▶ DONNÉES AFFICHÉES:
-=-=-=-=-

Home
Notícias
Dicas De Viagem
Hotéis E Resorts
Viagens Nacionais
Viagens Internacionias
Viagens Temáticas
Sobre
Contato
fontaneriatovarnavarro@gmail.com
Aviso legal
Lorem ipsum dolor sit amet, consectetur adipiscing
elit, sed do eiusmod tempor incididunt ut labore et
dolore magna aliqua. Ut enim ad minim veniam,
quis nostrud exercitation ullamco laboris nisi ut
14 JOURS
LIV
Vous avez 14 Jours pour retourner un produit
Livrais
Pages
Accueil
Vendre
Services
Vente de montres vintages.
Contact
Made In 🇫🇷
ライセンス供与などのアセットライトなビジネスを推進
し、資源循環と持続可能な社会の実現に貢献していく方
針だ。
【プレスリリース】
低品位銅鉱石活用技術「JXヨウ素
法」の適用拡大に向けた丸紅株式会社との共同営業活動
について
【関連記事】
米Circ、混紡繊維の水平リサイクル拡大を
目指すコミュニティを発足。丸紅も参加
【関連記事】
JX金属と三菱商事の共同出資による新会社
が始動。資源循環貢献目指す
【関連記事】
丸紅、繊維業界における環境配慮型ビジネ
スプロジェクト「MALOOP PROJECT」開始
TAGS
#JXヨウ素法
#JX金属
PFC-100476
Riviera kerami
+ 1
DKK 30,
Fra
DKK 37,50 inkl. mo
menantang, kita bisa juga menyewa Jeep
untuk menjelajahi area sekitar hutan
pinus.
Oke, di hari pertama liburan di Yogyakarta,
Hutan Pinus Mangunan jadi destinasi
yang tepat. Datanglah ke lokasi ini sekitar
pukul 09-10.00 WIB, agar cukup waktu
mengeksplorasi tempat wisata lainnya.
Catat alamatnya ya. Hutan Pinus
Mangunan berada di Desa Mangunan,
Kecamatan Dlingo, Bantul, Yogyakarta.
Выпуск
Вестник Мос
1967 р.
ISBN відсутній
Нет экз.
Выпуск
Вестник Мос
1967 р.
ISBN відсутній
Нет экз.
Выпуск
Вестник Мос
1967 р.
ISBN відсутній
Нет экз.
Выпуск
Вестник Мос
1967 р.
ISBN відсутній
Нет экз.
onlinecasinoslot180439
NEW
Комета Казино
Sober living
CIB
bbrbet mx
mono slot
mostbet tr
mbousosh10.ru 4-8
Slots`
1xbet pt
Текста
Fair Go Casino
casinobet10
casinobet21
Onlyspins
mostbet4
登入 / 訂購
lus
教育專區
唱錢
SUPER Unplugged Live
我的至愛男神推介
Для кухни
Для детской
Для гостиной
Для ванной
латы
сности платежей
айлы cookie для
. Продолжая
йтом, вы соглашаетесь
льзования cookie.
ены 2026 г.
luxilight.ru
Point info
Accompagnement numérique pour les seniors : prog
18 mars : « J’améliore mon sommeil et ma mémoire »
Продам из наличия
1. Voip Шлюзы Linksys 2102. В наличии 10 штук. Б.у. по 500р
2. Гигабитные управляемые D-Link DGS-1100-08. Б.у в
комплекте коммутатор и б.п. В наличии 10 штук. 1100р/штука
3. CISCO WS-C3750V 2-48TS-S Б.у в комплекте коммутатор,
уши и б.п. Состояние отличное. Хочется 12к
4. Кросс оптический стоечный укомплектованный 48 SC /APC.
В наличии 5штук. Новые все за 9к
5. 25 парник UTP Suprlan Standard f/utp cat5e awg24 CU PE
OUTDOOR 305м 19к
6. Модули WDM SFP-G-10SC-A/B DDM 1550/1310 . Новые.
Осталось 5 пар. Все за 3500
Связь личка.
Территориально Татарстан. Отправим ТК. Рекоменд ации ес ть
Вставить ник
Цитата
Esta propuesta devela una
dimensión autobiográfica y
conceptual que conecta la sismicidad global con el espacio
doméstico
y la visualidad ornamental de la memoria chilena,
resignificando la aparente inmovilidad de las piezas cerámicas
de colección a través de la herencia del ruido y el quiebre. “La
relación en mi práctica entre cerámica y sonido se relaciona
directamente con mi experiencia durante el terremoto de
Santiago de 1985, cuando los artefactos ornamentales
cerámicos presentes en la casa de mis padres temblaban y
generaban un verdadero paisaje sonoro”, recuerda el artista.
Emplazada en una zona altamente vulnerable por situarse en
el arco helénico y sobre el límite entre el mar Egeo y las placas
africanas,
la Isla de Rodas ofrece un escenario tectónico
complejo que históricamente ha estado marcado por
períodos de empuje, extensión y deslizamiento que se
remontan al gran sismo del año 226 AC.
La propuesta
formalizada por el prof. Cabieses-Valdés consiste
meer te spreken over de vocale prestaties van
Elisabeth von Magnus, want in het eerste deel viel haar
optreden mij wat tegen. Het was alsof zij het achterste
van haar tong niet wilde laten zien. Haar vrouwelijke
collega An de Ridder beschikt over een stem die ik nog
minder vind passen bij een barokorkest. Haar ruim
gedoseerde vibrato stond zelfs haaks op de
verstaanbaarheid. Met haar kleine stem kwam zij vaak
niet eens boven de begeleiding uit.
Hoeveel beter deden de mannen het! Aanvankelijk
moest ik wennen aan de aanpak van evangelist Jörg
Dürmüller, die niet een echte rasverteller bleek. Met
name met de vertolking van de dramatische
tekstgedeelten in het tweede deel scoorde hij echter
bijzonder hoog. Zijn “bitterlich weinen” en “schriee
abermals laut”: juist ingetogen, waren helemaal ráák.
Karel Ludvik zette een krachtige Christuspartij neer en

-=-=-=-=-

▶ CONSIGNE: Recopiez à l'identique chaque ligne de l'ensemble des enregistrements ci-dessus.

▶ RÉPONSE:
Home
Notícias
Dicas De Viagem
Hotéis E Resorts
Viagens Nacionais
Viagens Internacionias
Viagens Temáticas
Sobre
Contato
fontaneriatovarnavarro@gmail.com
Aviso legal
Lorem ipsum dolor sit amet, consectetur adipiscing
elit, sed do eiusmod tempor incididunt ut labore et
dolore magna aliqua. Ut enim ad minim veniam,
quis nostrud exercitation ullamco laboris nisi ut
14 JOURS
LIV
Vous avez 14 Jours pour retourner un produit
Livrais
Pages
Accueil
Vendre
Services
Vente de montres vintages.
Contact
Made In 🇫🇷
ライセンス供与などのアセットライトなビジネスを推進
し、資源循環と持続可能な社会の実現に貢献していく方
針だ。
【プレスリリース】
低品位銅鉱石活用技術「JXヨウ素
法」の適用拡大に向けた丸紅株式会社との共同営業活動
について
【関連記事】
米Circ、混紡繊維の水平リサイクル拡大を
目指すコミュニティを発足。丸紅も参加
【関連記事】
JX金属と三菱商事の共同出資による新会社
が始動。資源循環貢献目指す
【関連記事】
丸紅、繊維業界における環境配慮型ビジネ
スプロジェクト「MALOOP PROJECT」開始
TAGS
#JXヨウ素法
#JX金属
PFC-100476
Riviera kerami
+ 1
DKK 30,
Fra
DKK 37,50 inkl. mo
menantang, kita bisa juga menyewa Jeep
untuk menjelajahi area sekitar hutan
pinus.
Oke, di hari pertama liburan di Yogyakarta,
Hutan Pinus Mangunan jadi destinasi
yang tepat. Datanglah ke lokasi ini sekitar
pukul 09-10.00 WIB, agar cukup waktu
mengeksplorasi tempat wisata lainnya.
Catat alamatnya ya. Hutan Pinus
Mangunan berada di Desa Mangunan,
Kecamatan Dlingo, Bantul, Yogyakarta.
Выпуск
Вестник Мос
1967 р.
ISBN відсутній
Нет экз.
Выпуск
Вестник Мос
1967 р.
ISBN відсутній
Нет экз.
Выпуск
Вестник Мос
1967 р.
ISBN відсутній
Нет экз.
Выпуск
Вестник Мос
1967 р.
ISBN відсутній
Нет экз.
onlinecasinoslot180439
NEW
Комета Казино
Sober living
CIB
bbrbet mx
mono slot
mostbet tr
mbousosh10.ru 4-8
Slots`
1xbet pt
Текста
Fair Go Casino
casinobet10
casinobet21
Onlyspins
mostbet4
登入 / 訂購
lus
教育專區
唱錢
SUPER Unplugged Live
我的至愛男神推介
Для кухни
Для детской
Для гостиной
Для ванной
латы
сности платежей
айлы cookie для
. Продолжая
йтом, вы соглашаетесь
льзования cookie.
ены 2026 г.
luxilight.ru
Point info
Accompagnement numérique pour les seniors : prog
18 mars : « J’améliore mon sommeil et ma mémoire »
Продам из наличия
1. Voip Шлюзы Linksys 2102. В наличии 10 штук. Б.у. по 500р
2. Гигабитные управляемые D-Link DGS-1100-08. Б.у в
комплекте коммутатор и б.п. В наличии 10 штук. 1100р/штука
3. CISCO WS-C3750V 2-48TS-S Б.у в комплекте коммутатор,
уши и б.п. Состояние отличное. Хочется 12к
4. Кросс оптический стоечный укомплектованный 48 SC /APC.
В наличии 5штук. Новые все за 9к
5. 25 парник UTP Suprlan Standard f/utp cat5e awg24 CU PE
OUTDOOR 305м 19к
6. Модули WDM SFP-G-10SC-A/B DDM 1550/1310 . Новые.
Осталось 5 пар. Все за 3500
Связь личка.
Территориально Татарстан. Отправим ТК. Рекоменд ации ес ть
Вставить ник
Цитата
Esta propuesta devela una
dimensión autobiográfica y
conceptual que conecta la sismicidad global con el espacio
doméstico
y la visualidad ornamental de la memoria chilena,
resignificando la aparente inmovilidad de las piezas cerámicas
de colección a través de la herencia del ruido y el quiebre. “La
relación en mi práctica entre cerámica y sonido se relaciona
directamente con mi experiencia durante el terremoto de
Santiago de 1985, cuando los artefactos ornamentales
cerámicos presentes en la casa de mis padres temblaban y
generaban un verdadero paisaje sonoro”, recuerda el artista.
Emplazada en una zona altamente vulnerable por situarse en
el arco helénico y sobre el límite entre el mar Egeo y las placas
africanas,
la Isla de Rodas ofrece un escenario tectónico
complejo que históricamente ha estado marcado por
períodos de empuje, extensión y deslizamiento que se
remontan al gran sismo del año 226 AC.
La propuesta
formalizada por el prof. Cabieses-Valdés consiste
meer te spreken over de vocale prestaties van
Elisabeth von Magnus, want in het eerste deel viel haar
optreden mij wat tegen. Het was alsof zij het achterste
van haar tong niet wilde laten zien. Haar vrouwelijke
collega An de Ridder beschikt over een stem die ik nog
minder vind passen bij een barokorkest. Haar ruim
gedoseerde vibrato stond zelfs haaks op de
verstaanbaarheid. Met haar kleine stem kwam zij vaak
niet eens boven de begeleiding uit.
Hoeveel beter deden de mannen het! Aanvankelijk
moest ik wennen aan de aanpak van evangelist Jörg
Dürmüller, die niet een echte rasverteller bleek. Met
name met de vertolking van de dramatische
tekstgedeelten in het tweede deel scoorde hij echter
bijzonder hoog. Zijn “bitterlich weinen” en “schriee
abermals laut”: juist ingetogen, waren helemaal ráák.
Karel Ludvik zette een krachtige Christuspartij neer en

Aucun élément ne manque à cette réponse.